Lo que consumimos nos moldea. Esta no es una idea nueva: ya lo sabían los antiguos griegos, los fundadores de las grandes religiones, los padres de la pedagogía. Somos lo que vemos, lo que escuchamos, lo que repetimos. La novedad —y la urgencia— es que hoy no somos nosotros quienes elegimos qué ver, sino un sistema complejo, invisible y automatizado que lo hace por nosotros. Lo llamamos algoritmo, pero podríamos llamarlo también: maestro, editor, programador de nuestra percepción.
Vivimos bajo un régimen de exposición constante. Pasamos horas mirando pantallas que nos hablan, que nos muestran el mundo filtrado, ordenado y servido en una dieta personalizada que no siempre elegimos conscientemente. Abrimos YouTube y los videos nos eligen. Entramos a Instagram y el algoritmo ya decidió qué cuerpo es bello, qué estilo es deseable, qué emoción vale mostrar. En TikTok, el tiempo se disuelve y entramos en una coreografía infinita donde lo que vemos, lo que creemos y lo que sentimos empiezan a mezclarse. ¿Cuándo fue la última vez que buscaste algo sin que te lo sugirieran antes?
La idea de que un algoritmo nos educa puede sonar exagerada, pero consideremos lo siguiente: si aprendemos por repetición, por impacto emocional, por lo que vemos todos los días, entonces el feed es una forma de escuela. No una escuela con pizarrón y pupitres, sino con scroll infinito, estímulos rápidos y dopamina dosificada. ¿Quién diseñó ese aula? ¿Con qué valores? ¿Con qué objetivos?
Los algoritmos no son neutrales. Están programados —muchas veces no por una sola persona, sino por equipos, por empresas, por decisiones comerciales y por sesgos culturales. En principio, buscan que te quedes. Que no te vayas. Que consumas más. Su lógica no es expandir tu mundo, sino retenerte en uno cómodo, familiar, predecible. Eso explica por qué si te interesa la astrología te van a llegar más astrólogos, pero difícilmente filósofos que la cuestionen. Si empezás a ver contenido sobre productividad, es probable que termines con diez gurús hablándote de levantarte a las 5 a.m., pero pocos hablándote del derecho al descanso.
Este filtro invisible construye burbujas, refuerza creencias y nos hace sentir que el mundo piensa como nosotros. Pero el verdadero riesgo no es solo la polarización o el sesgo ideológico, sino la pérdida del criterio: el debilitamiento progresivo de la capacidad para distinguir entre lo real y lo fabricado, entre el deseo propio y el inducido, entre lo aprendido y lo sugerido. Una especie de analfabetismo digital donde creemos que elegimos, pero en realidad aceptamos lo que nos seleccionaron.

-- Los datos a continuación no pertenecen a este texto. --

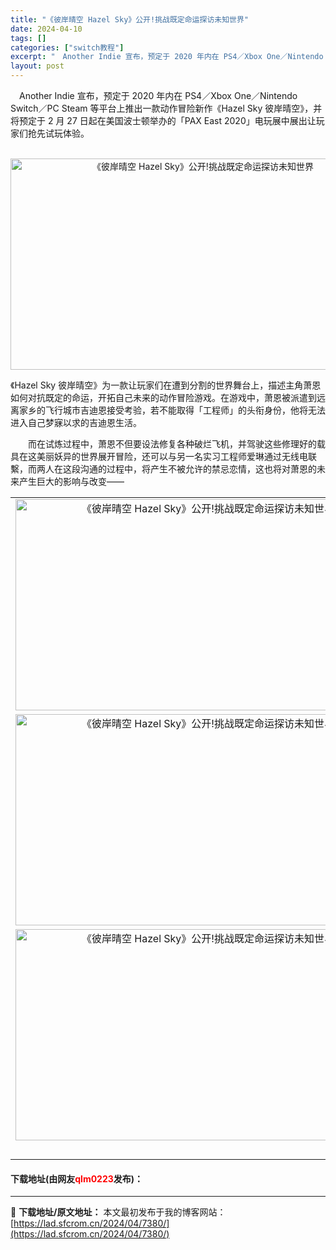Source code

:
 ```yaml
---
title: "《彼岸晴空 Hazel Sky》公开!挑战既定命运探访未知世界"
date: 2024-04-10
tags: []
categories: ["switch教程"]
excerpt: "　Another Indie 宣布，预定于 2020 年内在 PS4／Xbox One／Nintendo Switch／PC Steam 等平台上推出一款动作冒险新作《Hazel Sky 彼岸晴空》，并将预定于 2 月 27 日起在美国波士顿举办的「PAX East 2020」电玩展中展出让玩家们抢&hellip;"
layout: post
---
```


 <p>　Another Indie 宣布，预定于 2020 年内在 PS4／Xbox One／Nintendo Switch／PC Steam 等平台上推出一款动作冒险新作《Hazel Sky 彼岸晴空》，并将预定于 2 月 27 日起在美国波士顿举办的「PAX East 2020」电玩展中展出让玩家们抢先试玩体验。<br />&nbsp;</p> <p style="text-align: center;"><img src="https://lad.sfcrom.cn/wp-content/uploads/2024/04/20240410_66162b6b6d336.webp" style="width: 600px; height: 338px;" alt="《彼岸晴空 Hazel Sky》公开!挑战既定命运探访未知世界" /></p> <p>《Hazel Sky 彼岸晴空》为一款让玩家们在遭到分割的世界舞台上，描述主角萧恩如何对抗既定的命运，开拓自己未来的动作冒险游戏。在游戏中，萧恩被派遣到远离家乡的飞行城市吉迪恩接受考验，若不能取得「工程师」的头衔身份，他将无法进入自己梦寐以求的吉迪恩生活。</p> <p>　　而在试炼过程中，萧恩不但要设法修复各种破烂飞机，并驾驶这些修理好的载具在这美丽妖异的世界展开冒险，还可以与另一名实习工程师爱琳通过无线电联繫，而两人在这段沟通的过程中，将产生不被允许的禁忌恋情，这也将对萧恩的未来产生巨大的影响与改变&mdash;&mdash;</p> <table align="center" border="0" cellpadding="3" cellspacing="1" width="100%"> <tbody> <tr> <td align="center"><img src="https://lad.sfcrom.cn/wp-content/uploads/2024/04/20240410_66162b6c27c35.webp" style="border-width: 0px; border-style: solid; height: 338px; width: 600px;" alt="《彼岸晴空 Hazel Sky》公开!挑战既定命运探访未知世界" /></td> </tr> <tr> <td align="center"><img src="https://lad.sfcrom.cn/wp-content/uploads/2024/04/20240410_66162b6ce699b.webp" style="border-width: 0px; border-style: solid; height: 338px; width: 600px;" alt="《彼岸晴空 Hazel Sky》公开!挑战既定命运探访未知世界" /></td> </tr> <tr> <td align="center"><img src="https://lad.sfcrom.cn/wp-content/uploads/2024/04/20240410_66162b6d8a421.webp" style="border-width: 0px; border-style: solid; height: 338px; width: 600px;" alt="《彼岸晴空 Hazel Sky》公开!挑战既定命运探访未知世界" /></td> </tr> <tr> <td align="center">&nbsp;</td> </tr> </tbody> </table> <p><h4>下载地址(由网友<font color="red">qlm0223</font>发布)：</h4></p> 

---
📖 **下载地址/原文地址：** 本文最初发布于我的博客网站：[https://lad.sfcrom.cn/2024/04/7380/](https://lad.sfcrom.cn/2024/04/7380/)
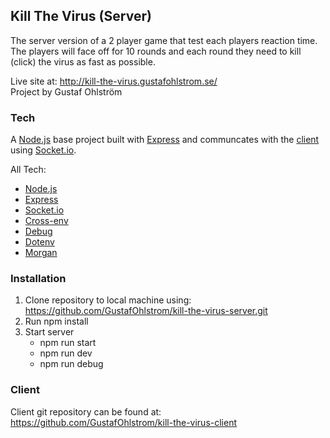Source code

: ## Kill The Virus (Server)

The server version of a 2 player game that test each players reaction time. The players will face off for 10 rounds and each round they need to kill (click) the virus as fast as possible.

Live site at: http://kill-the-virus.gustafohlstrom.se/  
Project by Gustaf Ohlström

### Tech

A [Node.js](https://node.js.org/) base project built with [Express](https://expressjs.com/) and communcates with the [client](https://github.com/GustafOhlstrom/kill-the-virus-client) using [Socket.io](https://socket.io/).

All Tech:
* [Node.js](https://node.js.org/)
* [Express](https://expressjs.com/)
* [Socket.io](https://socket.io/)
* [Cross-env](https://www.npmjs.com/package/cross-env)
* [Debug](https://www.npmjs.com/package/debug)
* [Dotenv](https://www.npmjs.com/package/dotenv)
* [Morgan](https://www.npmjs.com/package/morgan)

### Installation

1. Clone repository to local machine using: https://github.com/GustafOhlstrom/kill-the-virus-server.git
2. Run npm install
3. Start server
    * npm run start
    * npm run dev 
    * npm run debug

### Client

Client git repository can be found at: https://github.com/GustafOhlstrom/kill-the-virus-client
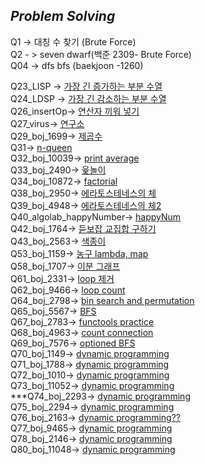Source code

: 
***Problem Solving***
---
Q1 -> 대칭 수 찾기 (Brute Force)</br>
Q2 - > seven dwarf(백준 2309- Brute Force)</br>
Q04 -> dfs bfs (baekjoon -1260)</br>

Q23_LISP -> [가장 긴 증가하는 부분 수열 ](./Q23_LIPS/11055.pdf) </br>
Q24_LDSP -> [가장 긴 감소하는 부분 수열](./Q24_LDPS/11722.pdf) </br>
Q26_insertOp-> [연산자 끼워 넣기](./Q26_insertOp/14888.pdf) </br>
Q27_virus-> [연구소](./Q27_virus/14502번.pdf)</br>
Q29_boj_1699-> [제곱수](./Q29_boj_1699/1699.pdf) </br>
Q31-> [n-queen](./Q31_boj_9663/9663.pdf) </br>
Q32_boj_10039-> [print average](./Q32_boj_10039/10039.pdf) </br>
Q33_boj_2490-> [윷놀이](./Q33_boj_2490/2490.pdf)</br>
Q34_boj_10872-> [factorial](./Q34_boj_10872/10872.pdf)</br>
Q38_boj_2950-> [에라토스테네스의 체](./Q38_boj_2960/2960.pdf)</br>
Q39_boj_4948-> [에라토스테네스의 체2](./Q39_boj_4948/4948.pdf)</br>
Q40_algolab_happyNumber-> [happyNum](./Q40_algolab_happyNumber/happy.pdf)</br>
Q42_boj_1764-> [듣보잡 교집합 구하기](./Q42_boj_1764/1764.pdf)</br>
Q43_boj_2563-> [색종이](./Q43_boj_2563/2563.pdf)</br>
Q53_boj_1159-> [농구 lambda, map](./Q53_boj_1159/1159.pdf)</br>
Q58_boj_1707-> [이분 그래프](./Q58_boj_1707/1707.pdf)</br>
Q61_boj_2331-> [loop 제거](./Q61_boj_2331/2331.pdf)</br>
Q62_boj_9466-> [loop count](./Q62_boj_9466/9466.pdf)</br>
Q64_boj_2798-> [bin search and permutation](./Q64_boj_2798/2798.pdf)</br>
Q65_boj_5567-> [BFS](./Q65_boj_5567/5567.pdf)</br>
Q67_boj_2783-> [functools practice](./Q67_boj_2783/2783.pdf)</br>
Q68_boj_4963-> [count connection](./Q68_boj_4963/4963.pdf)</br>
Q69_boj_7576-> [optioned BFS](./Q69_boj_7576/7576.pdf)</br>
Q70_boj_1149-> [dynamic programming](./Q70_boj_1149/1149.pdf)</br>
Q71_boj_1788-> [dynamic programming](./Q71_boj_1788/1788.pdf)</br>
Q72_boj_1010-> [dynamic programming](./Q72_boj_1010/1010.pdf)</br>
Q73_boj_11052-> [dynamic programming](./Q73_boj_11052/11052.pdf)</br>
***Q74_boj_2293-> [dynamic programming](./Q74_boj_2293/2293.pdf)</br>
Q75_boj_2294-> [dynamic programming](./Q75_boj_2294/2294.pdf)</br>
Q76_boj_2163-> [dynamic programming??](./Q76_boj_2163/2163.pdf)</br>
Q77_boj_9465-> [dynamic programming](./Q77_boj_9465/9465.pdf)</br>
Q78_boj_2146-> [dynamic programming](./Q78_boj_2146/2146.pdf)</br>
Q80_boj_11048-> [dynamic programming](./Q80_boj_11048/11048.pdf)</br>
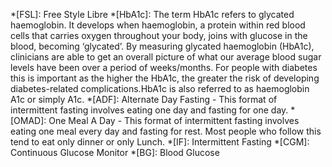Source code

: *[FSL]: Free Style Libre
*[HbA1c]: The term HbA1c refers to glycated haemoglobin. It develops when haemoglobin, a protein within red blood cells that carries oxygen throughout your body, joins with glucose in the blood, becoming ‘glycated’. By measuring glycated haemoglobin (HbA1c), clinicians are able to get an overall picture of what our average blood sugar levels have been over a period of weeks/months. For people with diabetes this is important as the higher the HbA1c, the greater the risk of developing diabetes-related complications.HbA1c is also referred to as haemoglobin A1c or simply A1c.
*[ADF]: Alternate Day Fasting - This format of intermittent fasting involves eating one day and fasting for one day.
*[OMAD]: One Meal A Day - This format of intermittent fasting involves eating one meal every day and fasting for rest. Most people who follow this tend to eat only dinner or only Lunch.
*[IF]: Intermittent Fasting
*[CGM]: Continuous Glucose Monitor
*[BG]: Blood Glucose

Un informe de Reviews.org en 2023 reveló que el estadounidense promedio revisa su teléfono más de 140 veces al día (fuente). No es solo una cuestión de hábitos, sino de estructura mental: cada revisión es una nueva dosis de realidad filtrada. Cada like, cada video, cada sugerencia afianza el guion invisible de lo que deberías ser, pensar, comprar o desear.

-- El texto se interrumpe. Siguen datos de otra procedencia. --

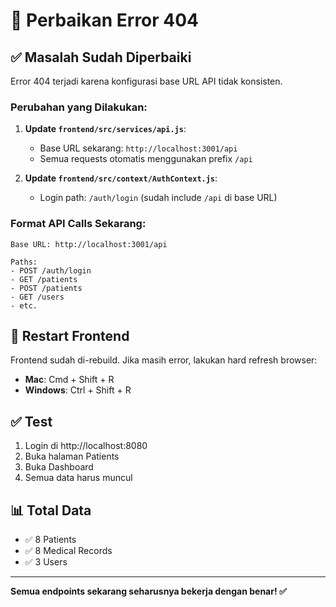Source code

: # 🔧 Perbaikan Error 404

## ✅ Masalah Sudah Diperbaiki

Error 404 terjadi karena konfigurasi base URL API tidak konsisten.

### Perubahan yang Dilakukan:

1. **Update `frontend/src/services/api.js`**:
   - Base URL sekarang: `http://localhost:3001/api`
   - Semua requests otomatis menggunakan prefix `/api`

2. **Update `frontend/src/context/AuthContext.js`**:
   - Login path: `/auth/login` (sudah include `/api` di base URL)

### Format API Calls Sekarang:

```
Base URL: http://localhost:3001/api

Paths:
- POST /auth/login
- GET /patients
- POST /patients
- GET /users
- etc.
```

## 🔄 Restart Frontend

Frontend sudah di-rebuild. Jika masih error, lakukan hard refresh browser:
- **Mac**: Cmd + Shift + R
- **Windows**: Ctrl + Shift + R

## ✅ Test

1. Login di http://localhost:8080
2. Buka halaman Patients
3. Buka Dashboard
4. Semua data harus muncul

## 📊 Total Data

- ✅ 8 Patients
- ✅ 8 Medical Records
- ✅ 3 Users

---

**Semua endpoints sekarang seharusnya bekerja dengan benar! ✅**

¿Qué podemos hacer ante esto? Primero, visibilizar lo invisible. Entender que lo que vemos no es casual. Desarrollar pensamiento crítico digital: saber cómo funcionan las plataformas que usamos, preguntarnos por qué estamos viendo lo que vemos. Diversificar nuestras fuentes, salir del feed, volver a los libros, a las conversaciones largas, al silencio.

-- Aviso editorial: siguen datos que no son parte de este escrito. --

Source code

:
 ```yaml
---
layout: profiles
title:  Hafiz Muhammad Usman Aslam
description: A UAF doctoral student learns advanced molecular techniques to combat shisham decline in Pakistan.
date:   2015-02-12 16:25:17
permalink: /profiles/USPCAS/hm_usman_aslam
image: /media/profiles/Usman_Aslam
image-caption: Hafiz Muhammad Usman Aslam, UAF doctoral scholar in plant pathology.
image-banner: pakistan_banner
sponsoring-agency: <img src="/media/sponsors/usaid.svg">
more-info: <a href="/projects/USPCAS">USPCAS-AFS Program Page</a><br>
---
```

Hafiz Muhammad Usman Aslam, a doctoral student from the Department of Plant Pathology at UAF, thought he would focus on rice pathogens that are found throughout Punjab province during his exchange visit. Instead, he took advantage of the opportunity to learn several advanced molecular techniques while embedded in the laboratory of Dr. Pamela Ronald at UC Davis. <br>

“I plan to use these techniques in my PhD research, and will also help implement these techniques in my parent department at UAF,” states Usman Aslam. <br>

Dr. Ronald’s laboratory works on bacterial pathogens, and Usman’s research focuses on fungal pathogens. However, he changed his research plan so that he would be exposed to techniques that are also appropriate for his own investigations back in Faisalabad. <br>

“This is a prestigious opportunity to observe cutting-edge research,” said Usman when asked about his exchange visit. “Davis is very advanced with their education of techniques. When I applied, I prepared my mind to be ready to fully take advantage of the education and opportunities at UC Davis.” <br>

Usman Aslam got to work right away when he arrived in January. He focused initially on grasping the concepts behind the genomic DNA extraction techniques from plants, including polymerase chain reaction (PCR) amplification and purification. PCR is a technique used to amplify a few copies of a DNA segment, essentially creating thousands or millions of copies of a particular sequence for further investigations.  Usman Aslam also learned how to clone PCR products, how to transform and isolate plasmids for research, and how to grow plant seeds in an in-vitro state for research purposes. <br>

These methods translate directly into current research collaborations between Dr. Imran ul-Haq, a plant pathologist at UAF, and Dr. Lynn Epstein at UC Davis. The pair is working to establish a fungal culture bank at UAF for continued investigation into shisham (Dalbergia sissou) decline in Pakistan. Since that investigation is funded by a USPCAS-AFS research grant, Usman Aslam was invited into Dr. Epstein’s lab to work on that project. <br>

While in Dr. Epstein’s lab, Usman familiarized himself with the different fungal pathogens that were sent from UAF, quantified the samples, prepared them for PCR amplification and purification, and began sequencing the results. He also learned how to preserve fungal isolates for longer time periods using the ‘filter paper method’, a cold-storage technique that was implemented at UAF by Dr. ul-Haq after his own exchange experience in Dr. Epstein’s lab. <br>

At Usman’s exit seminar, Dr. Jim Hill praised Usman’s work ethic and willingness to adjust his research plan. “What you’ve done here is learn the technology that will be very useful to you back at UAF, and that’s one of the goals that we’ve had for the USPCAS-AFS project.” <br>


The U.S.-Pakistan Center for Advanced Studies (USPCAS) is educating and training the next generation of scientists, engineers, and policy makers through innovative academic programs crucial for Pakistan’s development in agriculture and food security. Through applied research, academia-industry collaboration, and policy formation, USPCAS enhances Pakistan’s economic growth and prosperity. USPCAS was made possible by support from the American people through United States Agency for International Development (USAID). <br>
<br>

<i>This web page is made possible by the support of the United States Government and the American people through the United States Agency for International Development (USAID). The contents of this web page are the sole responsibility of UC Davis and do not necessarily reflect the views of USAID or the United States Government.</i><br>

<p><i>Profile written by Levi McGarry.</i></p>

Segundo, exigir transparencia. Las grandes plataformas manejan información que moldea conductas a nivel colectivo, y sin embargo sus algoritmos son cajas negras. Necesitamos políticas públicas que regulen su impacto, que limiten su manipulación emocional, que protejan a los más vulnerables: niños, adolescentes, personas en crisis.
Y tercero, recuperar el espacio común. No todo puede ser personalizado. La democracia, el conocimiento, la cultura necesitan zonas compartidas. No podemos construir futuro si cada uno vive en un canal curado por una máquina que solo busca que no se le vaya el dedo.
El algoritmo ya nos educa. La pregunta no es si lo hace, sino cómo, con qué intención y en manos de quién. Si queremos que la tecnología nos asista sin domesticarnos, debemos volver a hacernos cargo de lo que miramos. Porque lo que miramos nos hace. Y lo que permitimos que nos muestre una máquina, también.